Carta Maior – A atual crise vem se estruturando desde quando?

Carlos Lessa – A crise do capitalismo é, na verdade, mais antiga que o próprio capitalismo industrial. Se nós formos olhar para o passado, encontraremos a famosa crise holandesa cujo estopim foi o preço da tulipa. Montou-se uma especulação colossal com as tulipas e a lenda é de que um marinheiro entrou numa casa onde estavam dois bulbos de uma tulipa hiper valiosa e as comeu, achando que eram duas cebolas. O fato gerou uma crise de confiança tal que houve uma quebra da bolha especulativa que havia se montado na Holanda do século 17.

As crises que nos interessam mais, no entanto, são aquelas que surgiram depois que o capitalismo industrial se instalou. É famosa a crise que vai de 1870 até 1893, que marca o início do declínio inglês e só se resolve, de certa maneira, na I Guerra Mundial. A grande depressão de 1929, que atravessou todos os anos 30, só foi superada com a reanimação da economia mundial com a II Guerra Mundial.

“Toda crise é um produto histórico único. As crises não se repetem, elas se sucedem”.

Carta Maior – As comparações com a Grande Depressão têm pipocado em muitas análises de economistas e na mídia. É correto traçar esse paralelo?

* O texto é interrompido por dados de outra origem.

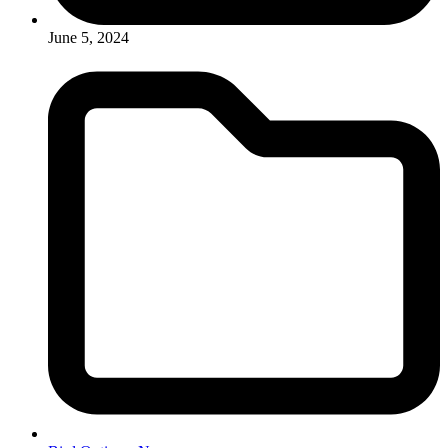
June 5, 2024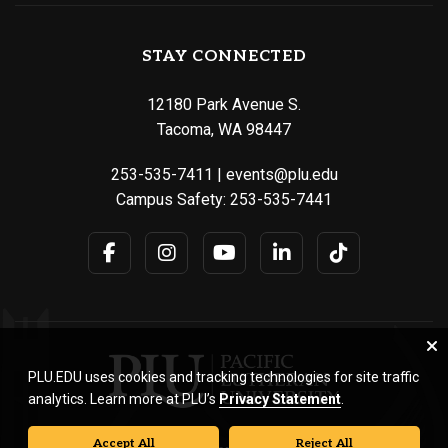
STAY CONNECTED
12180 Park Avenue S.
Tacoma, WA 98447
253-535-7411
|
events@plu.edu
Campus Safety:
253-535-7441
PLU.EDU uses cookies and tracking technologies for site traffic
analytics. Learn more at PLU’s
Privacy Statement
.
Accept All
Reject All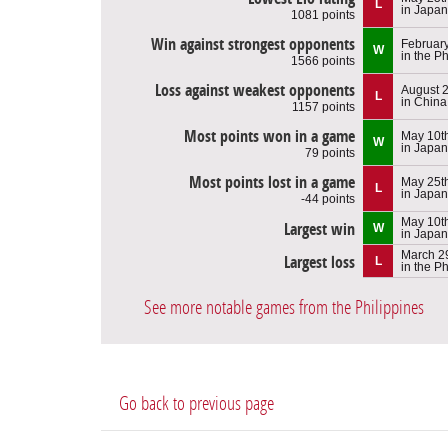
L
in Japan
1081 points
Win against strongest opponents
February
W
in the Ph
1566 points
Loss against weakest opponents
August 2
L
in China
1157 points
Most points won in a game
May 10t
W
in Japan
79 points
Most points lost in a game
May 25t
L
in Japan
-44 points
May 10t
Largest win
W
in Japan
March 2
Largest loss
L
in the Ph
See more notable games from the Philippines
Go back to previous page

CL – Nós estamos vivendo uma crise com as mesmas proporções dessas crises do passado, porém é necessário entender que toda a crise é um produto histórico único. As crises não se repetem, elas se sucedem. Em benefício ao entendimento, eu gostaria de lembrar que, quando termina a II Guerra Mundial, há uma conferência regulatória das finanças mundiais, Bretton Woods. Ali é derrotada a sugestão de Lord Keynes de uma moeda reserva internacional gerida por um sistema plurinacional de administração. E é adotado o dólar, que se propõe a ser a reserva internacional com um argumento pragmático e altamente contundente de que, naquele momento, 90% das reservas do mundo estavam nas mãos do Tesouro norte americano e, por conseguinte, sendo o dólar conversível em ouro numa paridade definida, estava simplesmente restaurado o ouro como fundamento último de confiança das finanças internacionais em reconstrução. Em 1971, numa manobra unilateral, o Governo norte americano cancelou a conversibilidade do dólar e, a partir desse momento, o dólar virou o valor oficial de sustento.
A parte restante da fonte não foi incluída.